I'm melting!

Sorry about all the downtime on this site over the last few weeks: the pixies and their tiny wee pickaxes have been a little slow getting things going again.  (Next time I’m hiring actual web technicians.  Less cuteness, more speed.)

This is all in preparation for Exciting! New! Developments! here at, so stay tuned for… um… well, probably some more pixie-induced downtime.  And then, shiny things!  But first I’ve got a novel to finish.  I wonder if pixies can type?



7 thoughts on “Oops!”

  1. pixies do type very well but are a bit like monkeys trying to produce the entire works of shakespeare and dropping the word ‘banana’ in there somewhere. you never know what gets slipped in when you’re not looking. mind you on reading your fb comments I’m intrigued by the sofa of sex and wondering if I should go back to inspect your last book more closely – was it near the beginning in the common room?

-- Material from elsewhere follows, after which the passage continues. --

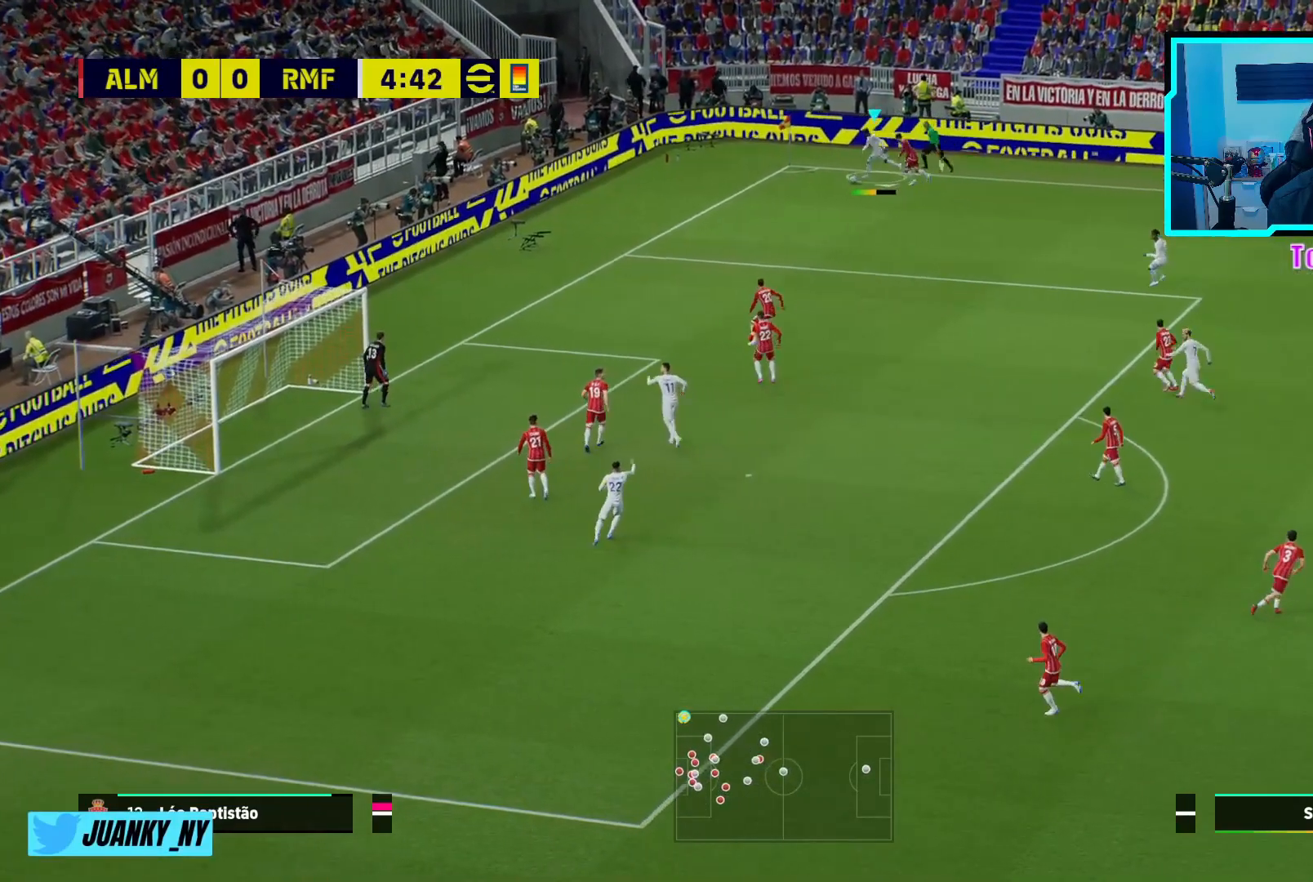
{"buttons": [], "left_stick": "down", "events": []}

  2. The Sofa of Sex resides in the Little Leaf cafe: it’s where Heidi really realises that everyone else is draped all over one another in couply fashion, and feels a bit left out. (Awwww.) I’ll snag you one of the shiny US editions when I get em, complete with Sofa of Sex on the cover!

    The original Sofa of Sex was in one of my college rooms. It was bright green and furry and the elastic bits under the cushions kept snapping, so every now and then it would hurl you unexpectedly into the arms of anyone else sitting on it. Romance through furniture. 🙂

  3. Ah Hah! You’re back. Brill!
    I remember the Sofa of Sex. Tried to cross it out before youngest read it. Har! She got there before me and lapped up your book.

  4. ah, I remember now. I was thinking it was the sofa in the common room where H was sitting with the boy who was only talking to her because he wanted her dad to let him stay out. or something. gawd it’s been a year since I read it, clearly I have to re-read. Maybe I’ll read the US one and see if I can spot the edits.

    The original sofa of sex sounds like something out of discworld. Sentient furniture can be dangerous.

  5. Dando – I can reassure your anxious parental mind that no sex ever takes place on the Sofa of Sex. It’s more the Sofa of Tea and Biscuits really: all highly civilised.

    Josie – I obviously have a sofa fixation. One day I will live in a flat big enough to fit one in.

    Tina – I am! Phew. Enjoy it, I’ll probably break it again quite soon.